From an Ellen Goodman column, "A snail mail tale":
How do you describe the times we live in, so connected and yet fractured? Linda Stone, a former Microsoft techie, characterizes ours as an era of ''continuous partial attention." At the extreme end are teenagers instant-messaging while they are talking on the cell phone, downloading music, and doing homework. But adults too live with all systems go, interrupted and distracted, scanning everything, multi-technological-tasking everywhere.These thoughts remind me of the words from Simone Weil taped to my office door: "Attention is the rarest and purest form of generosity."
We suffer from the illusion, says Stone, that we can expand our personal bandwidth, connecting to more and more. Instead, we end up overstimulated, overwhelmed and, she adds, unfulfilled. Continuous partial attention inevitably feels like a lack of full attention.

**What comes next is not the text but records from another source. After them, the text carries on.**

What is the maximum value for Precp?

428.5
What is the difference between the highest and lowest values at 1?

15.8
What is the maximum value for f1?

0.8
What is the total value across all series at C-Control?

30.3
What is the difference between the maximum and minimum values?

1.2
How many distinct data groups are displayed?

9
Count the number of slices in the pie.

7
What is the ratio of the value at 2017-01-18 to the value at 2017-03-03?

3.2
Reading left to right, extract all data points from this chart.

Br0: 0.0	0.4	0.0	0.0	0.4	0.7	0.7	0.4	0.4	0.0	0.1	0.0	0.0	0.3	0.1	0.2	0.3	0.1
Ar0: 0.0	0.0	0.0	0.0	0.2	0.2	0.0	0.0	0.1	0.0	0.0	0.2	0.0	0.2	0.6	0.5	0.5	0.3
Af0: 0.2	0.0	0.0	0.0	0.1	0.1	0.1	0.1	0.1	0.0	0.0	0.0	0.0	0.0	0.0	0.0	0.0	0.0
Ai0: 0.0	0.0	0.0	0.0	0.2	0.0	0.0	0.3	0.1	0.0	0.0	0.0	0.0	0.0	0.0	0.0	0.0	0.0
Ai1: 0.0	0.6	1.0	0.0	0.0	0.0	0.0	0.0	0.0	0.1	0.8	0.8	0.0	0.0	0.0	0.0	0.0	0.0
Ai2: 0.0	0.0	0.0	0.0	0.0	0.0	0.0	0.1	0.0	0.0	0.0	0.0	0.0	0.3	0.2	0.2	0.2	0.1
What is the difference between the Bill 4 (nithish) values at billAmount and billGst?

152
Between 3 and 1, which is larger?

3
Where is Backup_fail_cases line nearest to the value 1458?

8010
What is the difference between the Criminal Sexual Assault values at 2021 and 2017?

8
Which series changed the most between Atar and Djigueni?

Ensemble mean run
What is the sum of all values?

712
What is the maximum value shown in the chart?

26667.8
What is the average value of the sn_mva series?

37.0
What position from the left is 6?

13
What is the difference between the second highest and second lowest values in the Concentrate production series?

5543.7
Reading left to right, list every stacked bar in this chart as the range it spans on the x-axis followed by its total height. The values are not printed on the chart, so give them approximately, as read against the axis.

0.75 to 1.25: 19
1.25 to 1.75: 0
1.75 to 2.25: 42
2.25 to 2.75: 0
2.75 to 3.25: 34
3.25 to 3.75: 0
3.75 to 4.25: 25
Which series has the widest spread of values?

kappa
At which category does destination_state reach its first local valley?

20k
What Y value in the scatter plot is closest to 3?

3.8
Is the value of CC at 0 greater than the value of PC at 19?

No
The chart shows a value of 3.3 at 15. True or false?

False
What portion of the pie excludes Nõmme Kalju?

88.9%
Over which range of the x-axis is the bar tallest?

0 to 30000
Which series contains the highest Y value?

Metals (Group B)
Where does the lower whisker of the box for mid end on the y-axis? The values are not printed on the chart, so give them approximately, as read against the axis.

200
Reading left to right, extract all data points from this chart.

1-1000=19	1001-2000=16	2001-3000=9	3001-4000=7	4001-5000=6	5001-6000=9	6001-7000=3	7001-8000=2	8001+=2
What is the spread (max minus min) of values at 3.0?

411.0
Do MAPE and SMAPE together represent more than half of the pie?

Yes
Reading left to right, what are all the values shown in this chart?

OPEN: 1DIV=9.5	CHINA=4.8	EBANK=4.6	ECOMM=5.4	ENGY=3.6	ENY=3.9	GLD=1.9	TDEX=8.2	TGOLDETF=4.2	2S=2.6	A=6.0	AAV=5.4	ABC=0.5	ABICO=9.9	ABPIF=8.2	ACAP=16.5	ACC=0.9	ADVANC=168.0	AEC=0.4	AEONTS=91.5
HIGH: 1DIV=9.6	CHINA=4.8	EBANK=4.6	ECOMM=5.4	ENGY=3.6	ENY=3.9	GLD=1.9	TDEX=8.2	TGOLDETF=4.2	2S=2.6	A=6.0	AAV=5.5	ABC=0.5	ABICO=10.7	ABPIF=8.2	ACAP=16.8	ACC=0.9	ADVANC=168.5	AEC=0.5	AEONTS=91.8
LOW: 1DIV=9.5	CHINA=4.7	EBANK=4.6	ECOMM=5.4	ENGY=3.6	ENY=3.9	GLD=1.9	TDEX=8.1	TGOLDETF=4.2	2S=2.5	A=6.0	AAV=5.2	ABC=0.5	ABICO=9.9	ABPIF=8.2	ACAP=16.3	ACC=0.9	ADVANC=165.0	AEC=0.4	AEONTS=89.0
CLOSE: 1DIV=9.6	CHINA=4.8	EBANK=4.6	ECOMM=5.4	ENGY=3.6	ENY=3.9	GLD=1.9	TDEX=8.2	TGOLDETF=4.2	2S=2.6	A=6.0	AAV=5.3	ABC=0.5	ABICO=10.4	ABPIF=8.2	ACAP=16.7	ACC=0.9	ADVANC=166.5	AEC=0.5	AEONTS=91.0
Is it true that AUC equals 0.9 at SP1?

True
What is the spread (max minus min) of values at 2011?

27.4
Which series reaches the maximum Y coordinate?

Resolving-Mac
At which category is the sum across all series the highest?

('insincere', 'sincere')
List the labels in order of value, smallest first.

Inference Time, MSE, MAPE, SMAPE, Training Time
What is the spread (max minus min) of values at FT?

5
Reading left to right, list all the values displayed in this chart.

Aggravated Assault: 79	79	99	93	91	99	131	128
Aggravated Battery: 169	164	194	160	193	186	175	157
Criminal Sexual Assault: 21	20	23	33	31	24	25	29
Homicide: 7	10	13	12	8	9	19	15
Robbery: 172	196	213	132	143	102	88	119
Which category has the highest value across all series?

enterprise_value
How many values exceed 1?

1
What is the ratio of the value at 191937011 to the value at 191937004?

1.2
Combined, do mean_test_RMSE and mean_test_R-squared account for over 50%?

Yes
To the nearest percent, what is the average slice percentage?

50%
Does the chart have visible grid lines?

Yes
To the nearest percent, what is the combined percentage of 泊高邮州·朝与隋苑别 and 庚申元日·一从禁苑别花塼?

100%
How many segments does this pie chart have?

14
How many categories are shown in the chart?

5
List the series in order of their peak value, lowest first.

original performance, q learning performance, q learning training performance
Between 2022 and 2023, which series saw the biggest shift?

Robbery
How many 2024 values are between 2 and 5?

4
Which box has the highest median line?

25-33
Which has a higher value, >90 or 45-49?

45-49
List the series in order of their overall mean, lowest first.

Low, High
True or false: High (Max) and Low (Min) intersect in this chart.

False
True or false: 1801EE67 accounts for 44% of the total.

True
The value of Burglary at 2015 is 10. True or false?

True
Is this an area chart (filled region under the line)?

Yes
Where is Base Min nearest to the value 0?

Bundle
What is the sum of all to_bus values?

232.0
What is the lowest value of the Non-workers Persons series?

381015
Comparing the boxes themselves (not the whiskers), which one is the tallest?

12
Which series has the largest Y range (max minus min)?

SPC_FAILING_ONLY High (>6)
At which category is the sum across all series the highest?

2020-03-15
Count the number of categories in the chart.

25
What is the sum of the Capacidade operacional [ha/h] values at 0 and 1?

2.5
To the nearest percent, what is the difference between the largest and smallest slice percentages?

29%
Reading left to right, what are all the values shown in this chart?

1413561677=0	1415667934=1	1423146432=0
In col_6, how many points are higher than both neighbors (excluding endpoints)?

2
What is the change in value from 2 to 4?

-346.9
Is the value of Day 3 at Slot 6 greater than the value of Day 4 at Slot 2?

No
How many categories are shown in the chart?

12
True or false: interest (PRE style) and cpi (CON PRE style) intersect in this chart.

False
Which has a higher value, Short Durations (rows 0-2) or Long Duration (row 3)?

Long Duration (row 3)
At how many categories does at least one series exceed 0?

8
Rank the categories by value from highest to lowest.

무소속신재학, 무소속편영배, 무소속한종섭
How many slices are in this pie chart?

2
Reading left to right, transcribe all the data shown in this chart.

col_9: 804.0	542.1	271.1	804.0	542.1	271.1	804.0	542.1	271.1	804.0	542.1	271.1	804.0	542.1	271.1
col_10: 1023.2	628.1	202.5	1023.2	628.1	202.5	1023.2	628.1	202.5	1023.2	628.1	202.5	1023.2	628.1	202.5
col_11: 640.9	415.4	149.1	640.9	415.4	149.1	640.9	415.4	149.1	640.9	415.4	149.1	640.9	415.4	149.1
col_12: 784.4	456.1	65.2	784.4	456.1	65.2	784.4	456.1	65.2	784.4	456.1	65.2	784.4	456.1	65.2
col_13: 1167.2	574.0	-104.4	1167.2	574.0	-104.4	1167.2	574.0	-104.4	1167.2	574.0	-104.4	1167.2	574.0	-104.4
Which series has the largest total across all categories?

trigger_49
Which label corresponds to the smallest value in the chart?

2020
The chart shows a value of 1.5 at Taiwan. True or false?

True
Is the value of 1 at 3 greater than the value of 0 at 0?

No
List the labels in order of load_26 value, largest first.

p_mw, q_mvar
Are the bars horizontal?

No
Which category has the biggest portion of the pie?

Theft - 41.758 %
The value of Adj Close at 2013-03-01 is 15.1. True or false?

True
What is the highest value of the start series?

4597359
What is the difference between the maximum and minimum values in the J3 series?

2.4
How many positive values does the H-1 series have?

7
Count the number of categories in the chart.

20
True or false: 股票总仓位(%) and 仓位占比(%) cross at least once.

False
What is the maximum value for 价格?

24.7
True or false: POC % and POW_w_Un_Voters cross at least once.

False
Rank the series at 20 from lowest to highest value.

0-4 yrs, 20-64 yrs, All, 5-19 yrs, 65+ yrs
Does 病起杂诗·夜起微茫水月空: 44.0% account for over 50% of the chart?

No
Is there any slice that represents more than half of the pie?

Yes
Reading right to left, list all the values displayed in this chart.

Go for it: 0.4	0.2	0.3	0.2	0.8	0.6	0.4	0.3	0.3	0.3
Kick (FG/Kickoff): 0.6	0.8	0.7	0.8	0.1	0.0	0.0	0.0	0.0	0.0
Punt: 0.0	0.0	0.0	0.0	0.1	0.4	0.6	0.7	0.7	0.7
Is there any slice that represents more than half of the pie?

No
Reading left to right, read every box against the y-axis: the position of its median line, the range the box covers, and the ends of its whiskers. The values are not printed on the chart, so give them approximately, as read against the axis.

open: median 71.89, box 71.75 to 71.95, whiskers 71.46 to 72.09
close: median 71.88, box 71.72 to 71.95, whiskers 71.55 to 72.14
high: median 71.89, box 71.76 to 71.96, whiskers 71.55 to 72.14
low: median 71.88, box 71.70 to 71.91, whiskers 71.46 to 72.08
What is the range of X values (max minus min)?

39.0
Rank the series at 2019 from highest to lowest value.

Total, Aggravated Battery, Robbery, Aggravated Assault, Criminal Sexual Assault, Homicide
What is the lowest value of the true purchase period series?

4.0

But now there are signs of people searching for ways to slow down and listen up. We are told that experienced e-mail users are taking longer to answer, freeing themselves from the tyranny of the reply button. Caller ID is used to find out who we don't have to talk to. And the next ''killer ap," they say, will be software that can triage the important from the trivial e-mail.
Meanwhile, at companies where technology interrupts creativity and online contact prevents face-to-face contact, there are now e-mail-free Fridays. At others, there are bosses who require that you check your BlackBerry at the meeting door.
If a ringing cell phone once signaled your importance to a client, now that client is impressed when you turn off the cell phone. People who stayed connected 10 ways, 24/7, now pride themselves on ''going dark."
''People hunger for more attention," says Stone, whose message has been welcomed even at a conference of bloggers. ''Full attention will be the aphrodisiac of the future."
comments: 2
This is one of those terms that deserves to become so well known that it actually defines the times. I can honestly say I am a sufferer of "continuous partial attention thingy" and... um. Where was I?
What did you say?
"Continuous partial attention" seems to be a "meme" (see the post above this one). It certainly accounts for many of the difficulties people have in focusing. Two semesters ago a student told me (with happiness and gratitude) that in my class he had finally read books all the way through. At the time I wondered: How can someone get to college without reading a book all the way through? Now I'm beginning to understand.